§ **Work instruction**
This exercise calls for every record to be returned exactly, with pictures removed.
..........
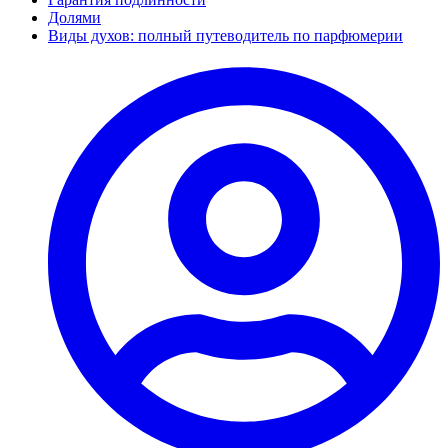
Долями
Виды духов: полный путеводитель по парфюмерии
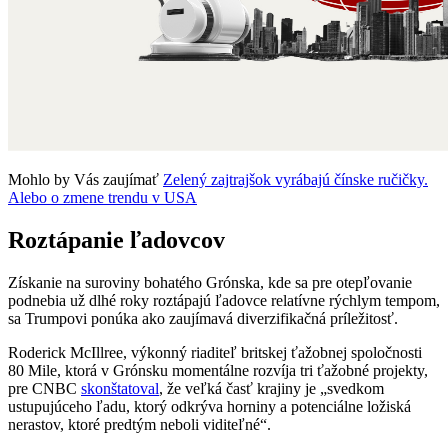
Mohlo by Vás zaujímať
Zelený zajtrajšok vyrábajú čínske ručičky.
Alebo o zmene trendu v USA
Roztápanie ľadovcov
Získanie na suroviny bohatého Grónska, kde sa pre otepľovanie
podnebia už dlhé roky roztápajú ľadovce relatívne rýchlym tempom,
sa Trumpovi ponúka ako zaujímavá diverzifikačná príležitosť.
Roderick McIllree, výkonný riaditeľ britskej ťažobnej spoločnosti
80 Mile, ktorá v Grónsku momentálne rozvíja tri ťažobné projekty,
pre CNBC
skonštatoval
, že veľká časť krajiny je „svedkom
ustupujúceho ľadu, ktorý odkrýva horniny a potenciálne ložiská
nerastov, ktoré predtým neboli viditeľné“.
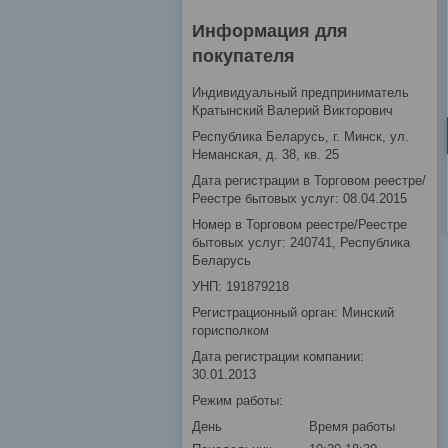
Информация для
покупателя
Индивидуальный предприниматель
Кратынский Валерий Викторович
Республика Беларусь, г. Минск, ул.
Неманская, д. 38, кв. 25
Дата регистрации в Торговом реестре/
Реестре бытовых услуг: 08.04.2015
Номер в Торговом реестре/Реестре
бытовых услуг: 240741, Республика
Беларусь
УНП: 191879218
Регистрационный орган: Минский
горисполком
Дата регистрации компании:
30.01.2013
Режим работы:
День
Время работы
..........
§ **Answer**
Долями
Виды духов: полный путеводитель по парфюмерии
Mohlo by Vás zaujímať
Zelený zajtrajšok vyrábajú čínske ručičky.
Alebo o zmene trendu v USA
Roztápanie ľadovcov
Získanie na suroviny bohatého Grónska, kde sa pre otepľovanie
podnebia už dlhé roky roztápajú ľadovce relatívne rýchlym tempom,
sa Trumpovi ponúka ako zaujímavá diverzifikačná príležitosť.
Roderick McIllree, výkonný riaditeľ britskej ťažobnej spoločnosti
80 Mile, ktorá v Grónsku momentálne rozvíja tri ťažobné projekty,
pre CNBC
skonštatoval
, že veľká časť krajiny je „svedkom
ustupujúceho ľadu, ktorý odkrýva horniny a potenciálne ložiská
nerastov, ktoré predtým neboli viditeľné“.
Информация для
покупателя
Индивидуальный предприниматель
Кратынский Валерий Викторович
Республика Беларусь, г. Минск, ул.
Неманская, д. 38, кв. 25
Дата регистрации в Торговом реестре/
Реестре бытовых услуг: 08.04.2015
Номер в Торговом реестре/Реестре
бытовых услуг: 240741, Республика
Беларусь
УНП: 191879218
Регистрационный орган: Минский
горисполком
Дата регистрации компании:
30.01.2013
Режим работы:
День
Время работы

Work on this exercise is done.